Life-saving bacteriophages

A patient with cystic fibrosis was cured of a mycobacterial infection with the help of bacteriophages

Ekaterina Petrova, PCR.news

For the first time, scientists have successfully cured an antibiotic—resistant mycobacterial lung infection in a patient with cystic fibrosis with the help of bacteriophages - viruses that kill bacteria.

Cystic fibrosis is a genetic disease in which thick mucus accumulates in the lungs. This leads to recurrent bacterial infections of the lungs and even respiratory failure. Many patients require lung transplantation.

Jared Johnson is a 26—year-old patient with cystic fibrosis. He has suffered from recurring lung infections all his life and has been suffering from a persistent infection for the past five years Mycobacterium abscessus. Antibiotics didn't help. By 2020, his lungs were functioning by only 30% — without a lung transplant, according to doctors, he would have lived only a few years. Hospitals refused Jared a transplant due to a mycobacterial infection.

The lead author of the study, doctor Jerry Nick and his team from the National Jewish Hospital suggested that it is possible to try to cure the infection with the help of bacteriophages.

The researchers tested dozens of candidate phages and identified two that effectively killed the mycobacteria that infected Johnson's lungs. Scientists have genetically modified phages to optimize their potential.

Johnson was admitted to St. Joseph's Hospital in Denver. Two mycobacteriophages were injected intravenously into a man for 500 days from September 2020. M.abscessus isolates before and after phage treatment demonstrated genetic stability, a general decrease in diversity, and the absence of increased resistance to phages. The titers of antiphage neutralizing antibodies increased over time, but did not prevent clinical improvement throughout the treatment. Two months after the start of treatment, it was already clear that the therapy was working.

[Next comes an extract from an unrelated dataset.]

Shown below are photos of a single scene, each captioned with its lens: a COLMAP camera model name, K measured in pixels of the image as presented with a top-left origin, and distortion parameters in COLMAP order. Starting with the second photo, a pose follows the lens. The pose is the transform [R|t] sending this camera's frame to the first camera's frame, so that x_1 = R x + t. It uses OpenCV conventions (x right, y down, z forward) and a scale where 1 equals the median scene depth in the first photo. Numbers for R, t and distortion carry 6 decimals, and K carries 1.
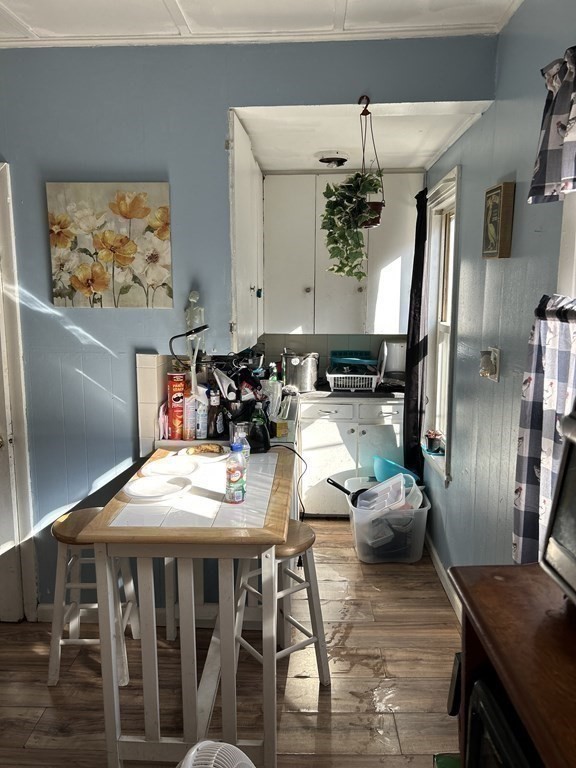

A year after the start of treatment (in October 2021), the patient received a lung transplant at the UCHealth Transplant Center. Phage therapy was not stopped during the operation and during recovery. No infection was found after the transplant, and Johnson stopped treatment.

"I am so grateful for the efforts, perseverance and creativity of all the people who participated in my treatment," Jarrod Johnson said. — I thought I was going to die. They literally saved my life."

Article by Nick et al. Host and pathogen response to bacteriophage engineered against Mycobacterium abscessus lung infection is published in the journal Cell.